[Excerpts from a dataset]

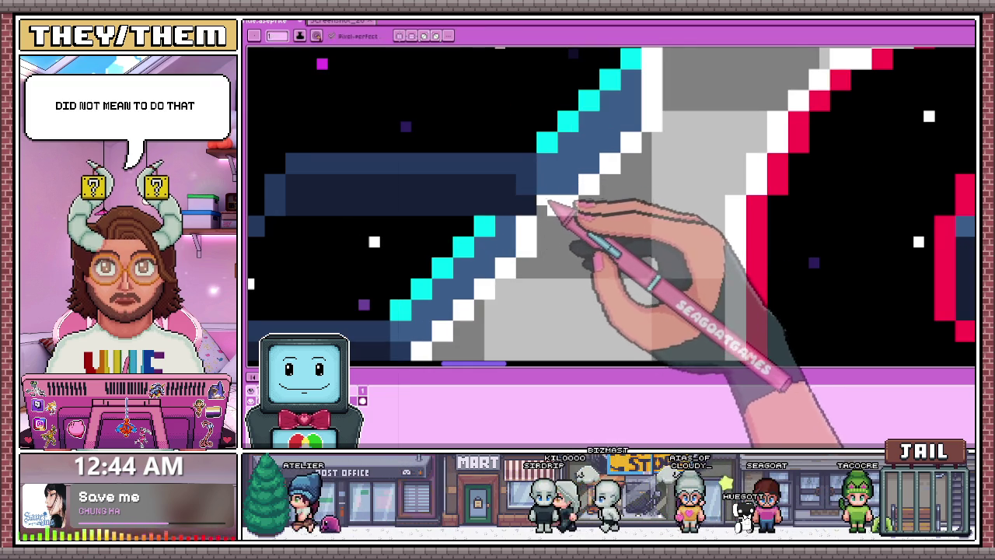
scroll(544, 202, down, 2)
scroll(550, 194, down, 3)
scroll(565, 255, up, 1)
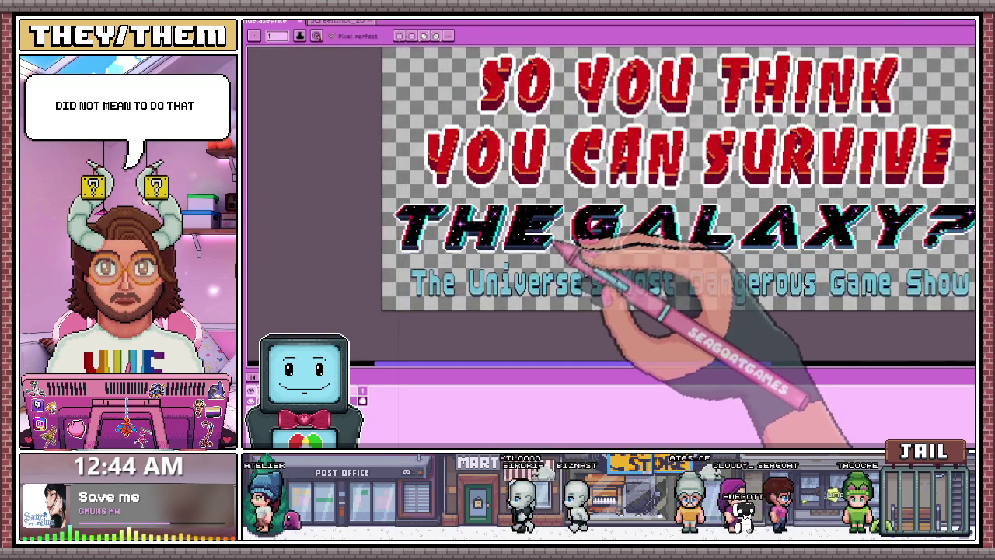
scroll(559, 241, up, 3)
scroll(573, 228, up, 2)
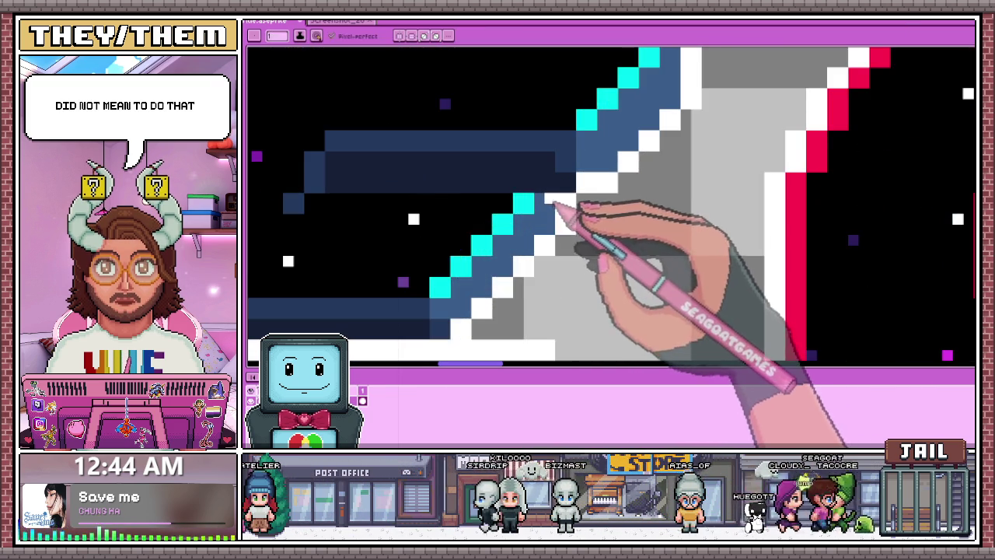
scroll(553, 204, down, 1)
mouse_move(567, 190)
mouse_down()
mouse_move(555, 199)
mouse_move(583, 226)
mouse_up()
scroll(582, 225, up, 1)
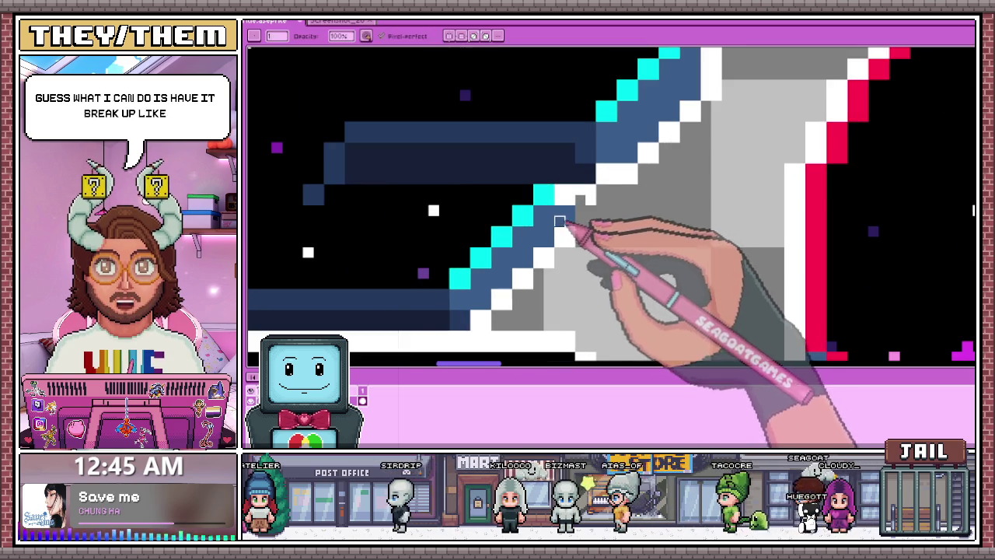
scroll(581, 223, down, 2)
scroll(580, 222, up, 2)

- ASSIGNMENT
Copy out the lines of the data where the word "scroll" can be found.

- RESULT FOR THIS TASK
scroll(544, 202, down, 2)
scroll(550, 194, down, 3)
scroll(565, 255, up, 1)
scroll(559, 241, up, 3)
scroll(573, 228, up, 2)
scroll(553, 204, down, 1)
scroll(582, 225, up, 1)
scroll(581, 223, down, 2)
scroll(580, 222, up, 2)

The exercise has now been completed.